Sun | Apr 12, 2026

Editorial | Disappointing US ruling

Published:Saturday | June 7, 2025 | 12:10 AM
 A semi-automatic rifle is displayed above shotguns at Rainier Arms, in Auburn, Washington.
A semi-automatic rifle is displayed above shotguns at Rainier Arms, in Auburn, Washington.

This newspaper is deeply disappointed over the US Supreme Court’s ruling against Mexico’s attempt to hold America’s gun manufacturers accountable for the use of their weapons by Mexican drug cartels.

But while the court has closed off, or made it extremely harder, the use of existing law to bring cases against the gun companies, this shouldn’t be the end of efforts at training the spotlight on them, and placing a greater obligation for how their products are marketed, sold and used.

In that regard, Caribbean countries, which filed amicus curiae briefs in an earlier version of Mexico’s case, should coordinate with Mexico in lobbying Congress for amendments to the Protection of Lawful Commerce in Arms Act (PLCAA), while vigorously urging the United States to be more robust in preventing the flow of weapons to the region.

The case on which the Supreme Court ruled on Thursday goes back to 2021. The Mexican government sued a slew of American gun manufacturers, including Smith & Wesson and Glock Inc, plus one distributor, claiming that they shared responsibility with the country’s drug cartels, for thousands of gun deaths. Mexico, which estimated that more than two per cent of the 40 million guns manufactured in the US annually reached south of the border illegally, sought US$10 billion in damages.

Mexico had argued that in many cases gun designs, as well as how they were marketed, were tailored to appeal to the cartels.

COULD NOT OVERCOME

However, in a ruling in late 2022, federal judge F Dennis Saylor, held that that Mexican suit could not overcome the provisions of the PLCAA that bars cases against gun manufacturers for the use of their products. While the law provided narrow exceptions to this principle, none applied in Mexico’s case, Judge Saylor ruled.

“While the court has considerable sympathy for the people of Mexico, and none whatsoever for those who traffic guns to Mexican criminal organisations, it is duty-bound to follow the law,” the judge wrote.

Mexico appealed and the First Circuit Court of Appeals revived the case, saying that it could proceed under the exceptions allowed by PLCAA.

In the new matter Judge Saylor dismissed the case against six of the eight companies that Mexico initially sued, saying that none was incorporated in Massachusetts, where the matter was filed, and that Mexico hadn’t shown that any firearms sold in Massachusetts caused it harm.

APPEALED

Two of the companies, Smith & Wesson and Interstate Arms, appealed to the Supreme Court on the grounds that the First Circuit Court’s ruling had misinterpreted PLCAA and that Mexico’s claims were invalid under the law.

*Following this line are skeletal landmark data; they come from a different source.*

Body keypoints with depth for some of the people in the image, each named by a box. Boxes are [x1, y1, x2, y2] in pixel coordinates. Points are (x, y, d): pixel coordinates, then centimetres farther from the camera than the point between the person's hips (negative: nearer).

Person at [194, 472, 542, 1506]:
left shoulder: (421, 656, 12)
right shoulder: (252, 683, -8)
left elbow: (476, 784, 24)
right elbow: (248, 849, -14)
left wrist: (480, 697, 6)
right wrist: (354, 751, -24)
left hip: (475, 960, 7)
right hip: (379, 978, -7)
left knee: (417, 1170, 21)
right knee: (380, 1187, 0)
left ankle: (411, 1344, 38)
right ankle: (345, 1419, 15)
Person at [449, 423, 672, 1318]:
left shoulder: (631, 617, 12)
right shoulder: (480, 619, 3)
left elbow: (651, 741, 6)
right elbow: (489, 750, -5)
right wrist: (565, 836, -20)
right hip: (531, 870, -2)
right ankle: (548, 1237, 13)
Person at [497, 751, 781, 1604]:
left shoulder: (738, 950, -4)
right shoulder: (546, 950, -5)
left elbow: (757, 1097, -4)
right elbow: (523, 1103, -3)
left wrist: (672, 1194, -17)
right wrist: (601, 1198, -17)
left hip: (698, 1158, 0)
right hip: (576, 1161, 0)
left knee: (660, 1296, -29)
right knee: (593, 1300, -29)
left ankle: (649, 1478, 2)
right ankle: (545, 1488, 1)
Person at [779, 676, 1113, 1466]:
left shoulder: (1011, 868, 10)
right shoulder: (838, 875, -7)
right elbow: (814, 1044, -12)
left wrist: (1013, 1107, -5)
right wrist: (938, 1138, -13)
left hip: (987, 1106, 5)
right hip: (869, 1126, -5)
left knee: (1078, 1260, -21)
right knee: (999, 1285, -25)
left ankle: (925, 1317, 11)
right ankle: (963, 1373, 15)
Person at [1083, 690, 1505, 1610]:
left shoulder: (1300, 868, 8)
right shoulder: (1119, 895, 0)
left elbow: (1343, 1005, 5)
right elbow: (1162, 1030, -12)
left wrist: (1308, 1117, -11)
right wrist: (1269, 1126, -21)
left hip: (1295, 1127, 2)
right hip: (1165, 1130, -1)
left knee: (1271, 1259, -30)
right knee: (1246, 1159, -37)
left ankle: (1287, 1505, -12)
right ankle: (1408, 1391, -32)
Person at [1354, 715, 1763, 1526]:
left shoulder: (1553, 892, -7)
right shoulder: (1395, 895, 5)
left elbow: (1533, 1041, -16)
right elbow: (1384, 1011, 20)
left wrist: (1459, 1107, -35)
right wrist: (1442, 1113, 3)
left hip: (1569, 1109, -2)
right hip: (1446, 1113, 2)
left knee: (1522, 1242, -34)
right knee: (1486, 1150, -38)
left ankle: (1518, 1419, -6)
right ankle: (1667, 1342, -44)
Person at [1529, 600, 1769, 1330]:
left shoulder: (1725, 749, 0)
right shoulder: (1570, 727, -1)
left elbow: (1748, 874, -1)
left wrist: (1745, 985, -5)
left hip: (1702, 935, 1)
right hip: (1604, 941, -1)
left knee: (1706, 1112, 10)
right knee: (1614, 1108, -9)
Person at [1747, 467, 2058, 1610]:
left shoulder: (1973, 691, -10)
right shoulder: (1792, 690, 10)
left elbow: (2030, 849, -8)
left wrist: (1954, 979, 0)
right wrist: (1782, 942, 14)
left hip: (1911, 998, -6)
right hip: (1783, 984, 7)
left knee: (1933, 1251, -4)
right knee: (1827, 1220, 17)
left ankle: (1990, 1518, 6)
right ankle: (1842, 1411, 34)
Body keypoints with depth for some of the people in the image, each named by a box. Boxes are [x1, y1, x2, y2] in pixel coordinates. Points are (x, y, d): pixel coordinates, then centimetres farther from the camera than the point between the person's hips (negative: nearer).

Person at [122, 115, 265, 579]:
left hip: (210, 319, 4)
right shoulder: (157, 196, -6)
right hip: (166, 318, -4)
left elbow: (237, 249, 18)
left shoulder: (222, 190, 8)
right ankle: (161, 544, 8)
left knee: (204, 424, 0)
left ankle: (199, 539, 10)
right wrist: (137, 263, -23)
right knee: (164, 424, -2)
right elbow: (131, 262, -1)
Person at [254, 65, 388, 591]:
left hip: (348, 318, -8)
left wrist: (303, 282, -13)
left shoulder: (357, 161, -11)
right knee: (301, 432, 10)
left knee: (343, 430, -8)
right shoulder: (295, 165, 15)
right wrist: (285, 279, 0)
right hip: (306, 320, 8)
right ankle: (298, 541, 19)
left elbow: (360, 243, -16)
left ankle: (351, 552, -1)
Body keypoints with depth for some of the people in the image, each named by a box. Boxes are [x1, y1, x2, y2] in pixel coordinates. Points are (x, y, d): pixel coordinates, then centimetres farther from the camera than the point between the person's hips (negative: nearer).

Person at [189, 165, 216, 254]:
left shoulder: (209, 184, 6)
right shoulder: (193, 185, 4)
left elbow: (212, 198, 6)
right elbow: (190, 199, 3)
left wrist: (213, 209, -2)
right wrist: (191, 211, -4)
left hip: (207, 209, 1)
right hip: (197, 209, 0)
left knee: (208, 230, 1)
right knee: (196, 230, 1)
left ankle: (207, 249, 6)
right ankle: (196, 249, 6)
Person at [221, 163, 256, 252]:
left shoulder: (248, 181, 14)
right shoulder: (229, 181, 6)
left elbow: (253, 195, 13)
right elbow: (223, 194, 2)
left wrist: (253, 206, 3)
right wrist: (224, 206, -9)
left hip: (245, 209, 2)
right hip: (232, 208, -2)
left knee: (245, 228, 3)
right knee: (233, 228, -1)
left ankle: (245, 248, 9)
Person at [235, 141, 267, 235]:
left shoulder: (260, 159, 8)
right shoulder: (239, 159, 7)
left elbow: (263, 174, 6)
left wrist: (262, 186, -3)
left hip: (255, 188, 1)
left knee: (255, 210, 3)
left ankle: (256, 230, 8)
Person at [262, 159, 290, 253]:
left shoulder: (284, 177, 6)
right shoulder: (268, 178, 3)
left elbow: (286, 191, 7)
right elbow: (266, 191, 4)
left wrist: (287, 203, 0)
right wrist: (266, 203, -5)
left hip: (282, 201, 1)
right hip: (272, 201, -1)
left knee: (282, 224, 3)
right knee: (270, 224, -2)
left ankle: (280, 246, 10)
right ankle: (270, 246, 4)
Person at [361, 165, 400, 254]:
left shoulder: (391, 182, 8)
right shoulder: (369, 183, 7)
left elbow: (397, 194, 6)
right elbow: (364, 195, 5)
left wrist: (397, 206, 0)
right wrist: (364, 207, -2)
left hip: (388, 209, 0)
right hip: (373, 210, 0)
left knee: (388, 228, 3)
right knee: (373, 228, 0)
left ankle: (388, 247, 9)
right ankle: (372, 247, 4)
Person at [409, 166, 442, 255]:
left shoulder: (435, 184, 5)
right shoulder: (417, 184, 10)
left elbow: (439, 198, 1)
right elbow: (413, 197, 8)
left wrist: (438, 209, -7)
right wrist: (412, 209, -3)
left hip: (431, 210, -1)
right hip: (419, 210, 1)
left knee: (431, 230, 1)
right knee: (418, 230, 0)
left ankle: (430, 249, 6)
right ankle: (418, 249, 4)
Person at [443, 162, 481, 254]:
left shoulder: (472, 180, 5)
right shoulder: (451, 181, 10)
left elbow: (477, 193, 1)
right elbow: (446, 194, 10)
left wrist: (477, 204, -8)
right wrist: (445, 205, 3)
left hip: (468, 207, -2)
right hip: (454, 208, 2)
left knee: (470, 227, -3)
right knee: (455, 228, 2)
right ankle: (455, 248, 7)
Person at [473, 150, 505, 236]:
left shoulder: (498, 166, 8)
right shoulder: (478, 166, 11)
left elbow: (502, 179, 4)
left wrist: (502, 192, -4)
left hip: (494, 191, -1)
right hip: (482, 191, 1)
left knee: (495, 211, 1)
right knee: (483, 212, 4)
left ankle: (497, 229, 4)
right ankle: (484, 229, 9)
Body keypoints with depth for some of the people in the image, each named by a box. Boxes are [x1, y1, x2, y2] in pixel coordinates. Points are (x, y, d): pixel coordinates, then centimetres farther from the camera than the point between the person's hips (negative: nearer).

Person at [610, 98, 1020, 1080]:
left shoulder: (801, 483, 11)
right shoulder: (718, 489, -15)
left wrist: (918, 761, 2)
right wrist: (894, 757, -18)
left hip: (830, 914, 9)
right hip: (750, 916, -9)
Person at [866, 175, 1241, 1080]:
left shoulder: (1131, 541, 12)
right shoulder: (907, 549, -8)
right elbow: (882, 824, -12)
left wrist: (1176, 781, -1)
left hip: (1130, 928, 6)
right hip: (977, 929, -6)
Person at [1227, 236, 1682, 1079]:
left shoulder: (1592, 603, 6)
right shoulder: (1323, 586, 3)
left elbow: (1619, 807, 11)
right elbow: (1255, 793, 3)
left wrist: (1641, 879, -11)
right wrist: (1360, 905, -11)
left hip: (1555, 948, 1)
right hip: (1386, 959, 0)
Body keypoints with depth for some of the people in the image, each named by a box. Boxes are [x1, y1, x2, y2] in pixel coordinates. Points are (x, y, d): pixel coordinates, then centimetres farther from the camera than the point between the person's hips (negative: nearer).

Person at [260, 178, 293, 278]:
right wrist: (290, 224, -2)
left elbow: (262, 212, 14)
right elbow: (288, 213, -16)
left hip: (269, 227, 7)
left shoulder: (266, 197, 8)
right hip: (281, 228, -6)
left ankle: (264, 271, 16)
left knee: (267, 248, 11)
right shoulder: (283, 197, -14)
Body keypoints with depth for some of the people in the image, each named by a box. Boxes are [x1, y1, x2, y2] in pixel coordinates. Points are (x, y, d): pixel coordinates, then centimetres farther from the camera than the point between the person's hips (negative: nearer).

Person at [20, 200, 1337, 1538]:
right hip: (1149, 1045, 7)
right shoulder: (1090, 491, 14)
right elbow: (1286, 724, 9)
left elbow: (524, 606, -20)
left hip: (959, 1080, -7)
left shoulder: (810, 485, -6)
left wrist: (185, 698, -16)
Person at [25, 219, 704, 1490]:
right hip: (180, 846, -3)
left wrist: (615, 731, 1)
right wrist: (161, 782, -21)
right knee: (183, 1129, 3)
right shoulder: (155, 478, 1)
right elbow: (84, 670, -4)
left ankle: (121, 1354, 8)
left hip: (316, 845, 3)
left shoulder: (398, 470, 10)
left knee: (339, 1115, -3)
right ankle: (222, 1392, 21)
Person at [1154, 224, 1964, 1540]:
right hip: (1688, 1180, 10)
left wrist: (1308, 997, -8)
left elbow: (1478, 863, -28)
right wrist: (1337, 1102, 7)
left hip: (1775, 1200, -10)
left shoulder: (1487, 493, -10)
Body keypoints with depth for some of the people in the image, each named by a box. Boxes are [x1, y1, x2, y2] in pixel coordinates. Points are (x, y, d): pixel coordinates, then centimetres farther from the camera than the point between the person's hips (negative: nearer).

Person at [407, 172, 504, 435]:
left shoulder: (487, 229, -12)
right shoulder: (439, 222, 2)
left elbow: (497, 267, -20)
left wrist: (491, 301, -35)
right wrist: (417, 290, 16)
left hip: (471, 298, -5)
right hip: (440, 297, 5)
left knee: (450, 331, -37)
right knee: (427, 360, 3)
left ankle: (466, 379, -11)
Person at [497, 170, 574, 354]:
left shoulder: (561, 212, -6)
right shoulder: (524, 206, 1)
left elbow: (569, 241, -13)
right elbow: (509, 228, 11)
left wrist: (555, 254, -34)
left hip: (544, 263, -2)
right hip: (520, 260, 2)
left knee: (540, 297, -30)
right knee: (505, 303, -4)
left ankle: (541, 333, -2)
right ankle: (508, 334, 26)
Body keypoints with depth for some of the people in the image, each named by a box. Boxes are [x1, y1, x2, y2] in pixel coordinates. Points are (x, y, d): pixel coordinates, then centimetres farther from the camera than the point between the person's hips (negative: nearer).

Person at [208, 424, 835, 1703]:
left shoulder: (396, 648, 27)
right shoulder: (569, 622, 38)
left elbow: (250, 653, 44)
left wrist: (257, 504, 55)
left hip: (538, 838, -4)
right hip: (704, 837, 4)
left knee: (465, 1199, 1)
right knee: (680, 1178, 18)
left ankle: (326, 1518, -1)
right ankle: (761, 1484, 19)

The Supreme Court unanimously agreed.

Justice Elena Kagan, who wrote the court’s opinion, said Mexico’s lawsuit closely resembled what Congress had in mind when, in the face of a flurry of complaints, it sought to protect gun manufacturers from liability “for the downstream harms resulting from misuse of their products”.

Jamaica and other Caribbean countries, whose high crime rates are exacerbated by the illegal flow of American-made guns into their territories, have a significant interest in this matter.

We feel that there ought to be a way to force gun manufacturers to greater accountability for the use of their products, including demanding strict regimes around design, safety, marketing and sales.

The region should continue to lobby Congress on these issues and other areas of domestic gun control. Caribbean governments must also engage the Trump administration on an enhanced partnership in gun control, especially the movement of weapons out of the United States.

The Americans should be aware that safety in Caribbean countries is also border security for the United States.